TASK STATEMENT>
Which lines in the rows below contain the word "family"? Pick out each of them and copy it in full.

EXTRACTED RECORDS>

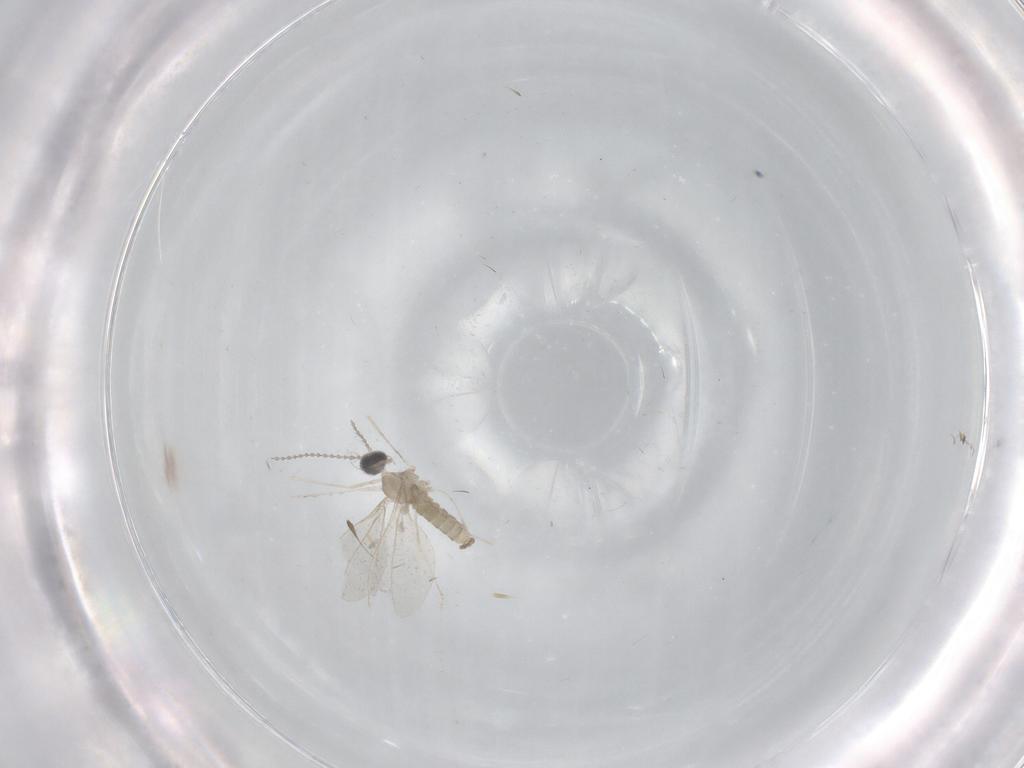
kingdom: Animalia
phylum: Arthropoda
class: Insecta
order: Diptera
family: Cecidomyiidae
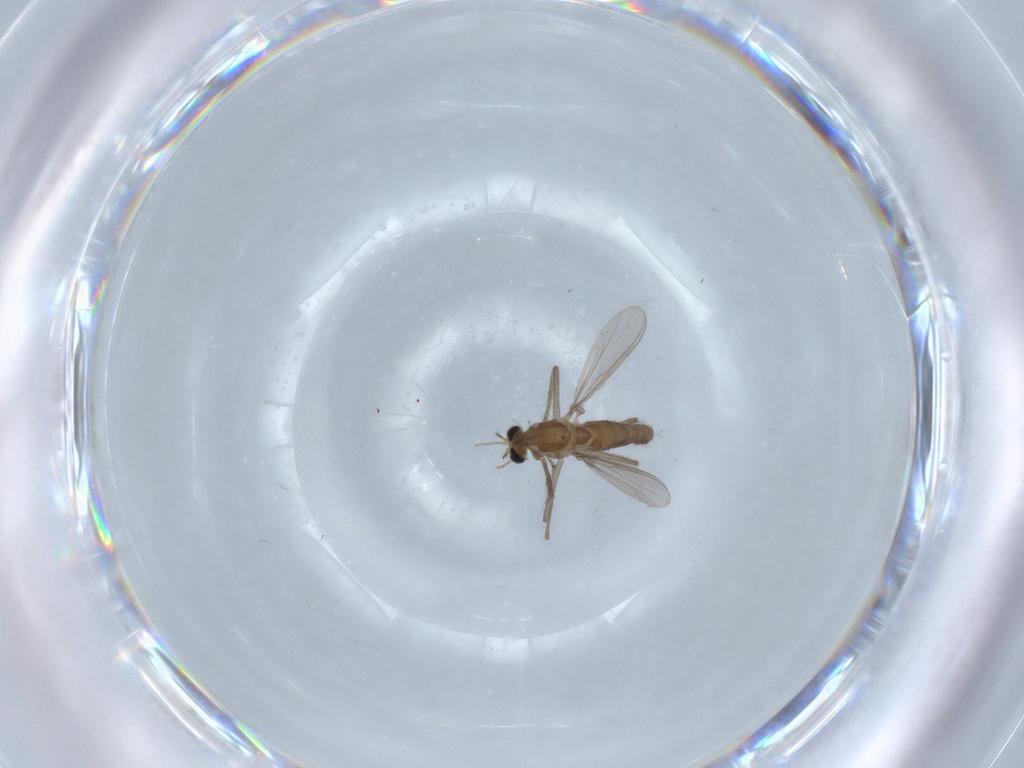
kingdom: Animalia
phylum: Arthropoda
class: Insecta
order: Diptera
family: Chironomidae
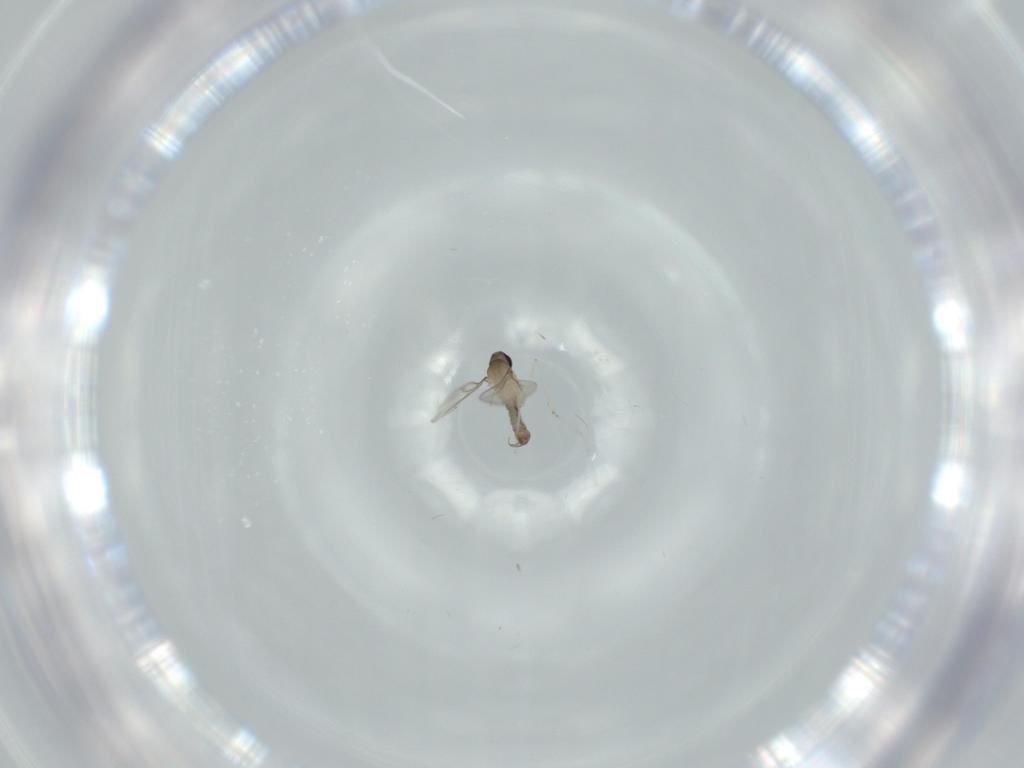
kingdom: Animalia
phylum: Arthropoda
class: Insecta
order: Diptera
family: Cecidomyiidae
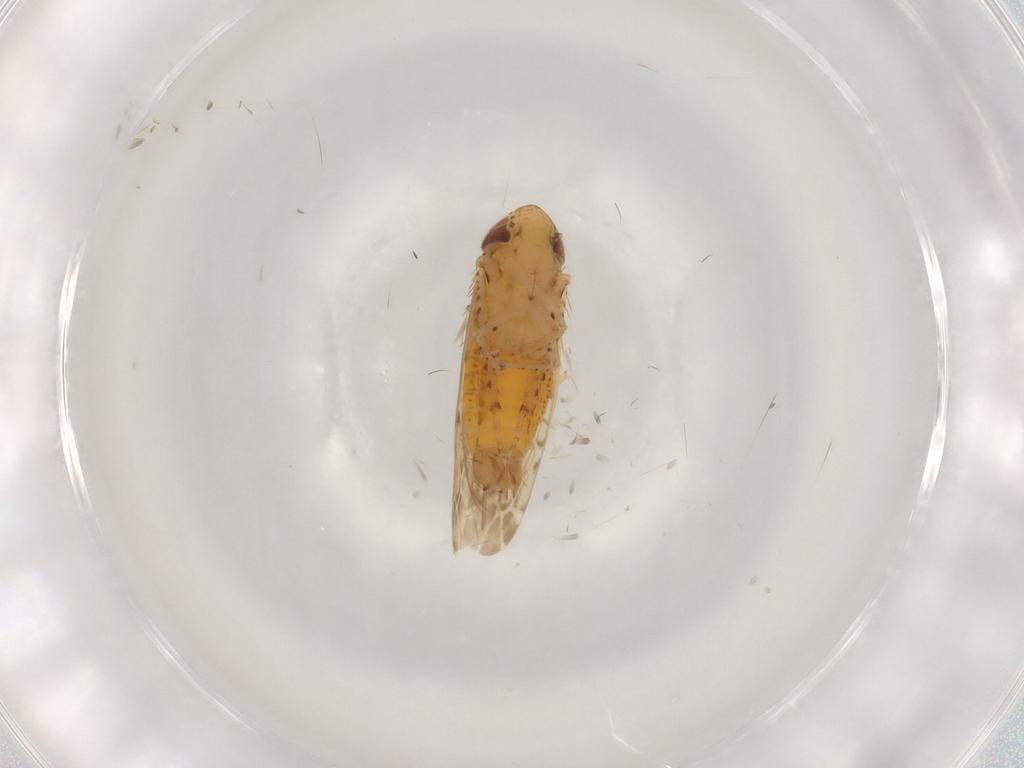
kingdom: Animalia
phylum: Arthropoda
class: Insecta
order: Hemiptera
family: Cicadellidae
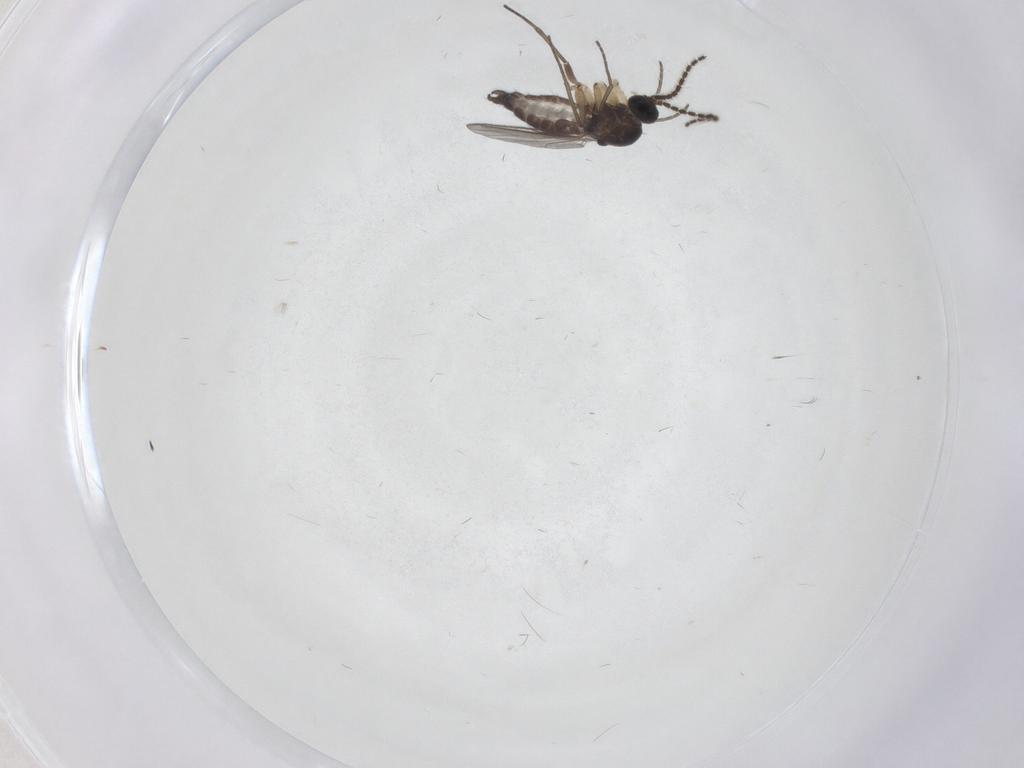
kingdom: Animalia
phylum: Arthropoda
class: Insecta
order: Diptera
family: Sciaridae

EXERCISE OUTPUT>
family: Cecidomyiidae
family: Chironomidae
family: Cecidomyiidae
family: Cicadellidae
family: Sciaridae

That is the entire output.